-- Opening Marker --

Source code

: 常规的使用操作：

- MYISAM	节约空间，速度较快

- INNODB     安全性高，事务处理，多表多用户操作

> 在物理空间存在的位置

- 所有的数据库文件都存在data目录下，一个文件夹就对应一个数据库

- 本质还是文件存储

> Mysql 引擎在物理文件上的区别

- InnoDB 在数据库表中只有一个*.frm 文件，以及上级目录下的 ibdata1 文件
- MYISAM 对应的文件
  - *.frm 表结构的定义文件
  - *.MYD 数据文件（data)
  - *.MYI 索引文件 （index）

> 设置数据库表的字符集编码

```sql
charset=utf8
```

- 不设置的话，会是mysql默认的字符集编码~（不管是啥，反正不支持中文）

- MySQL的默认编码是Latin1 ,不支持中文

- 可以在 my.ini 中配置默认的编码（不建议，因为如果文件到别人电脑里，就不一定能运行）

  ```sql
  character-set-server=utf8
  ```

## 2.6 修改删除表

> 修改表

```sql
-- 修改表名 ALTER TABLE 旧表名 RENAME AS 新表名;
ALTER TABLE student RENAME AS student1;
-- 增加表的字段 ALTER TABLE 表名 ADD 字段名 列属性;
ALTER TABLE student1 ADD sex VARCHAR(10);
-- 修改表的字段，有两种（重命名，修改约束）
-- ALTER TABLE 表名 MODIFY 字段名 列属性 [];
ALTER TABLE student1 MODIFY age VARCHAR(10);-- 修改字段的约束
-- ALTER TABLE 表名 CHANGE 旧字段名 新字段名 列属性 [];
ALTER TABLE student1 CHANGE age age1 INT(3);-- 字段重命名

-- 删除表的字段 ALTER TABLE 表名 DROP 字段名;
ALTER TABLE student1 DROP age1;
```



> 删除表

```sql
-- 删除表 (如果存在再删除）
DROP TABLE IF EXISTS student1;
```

-- Closing Marker --

Required work
Take from the listing above each line that contains the string "VARCHAR".

Written solution
ALTER TABLE student1 ADD sex VARCHAR(10);
ALTER TABLE student1 MODIFY age VARCHAR(10);-- 修改字段的约束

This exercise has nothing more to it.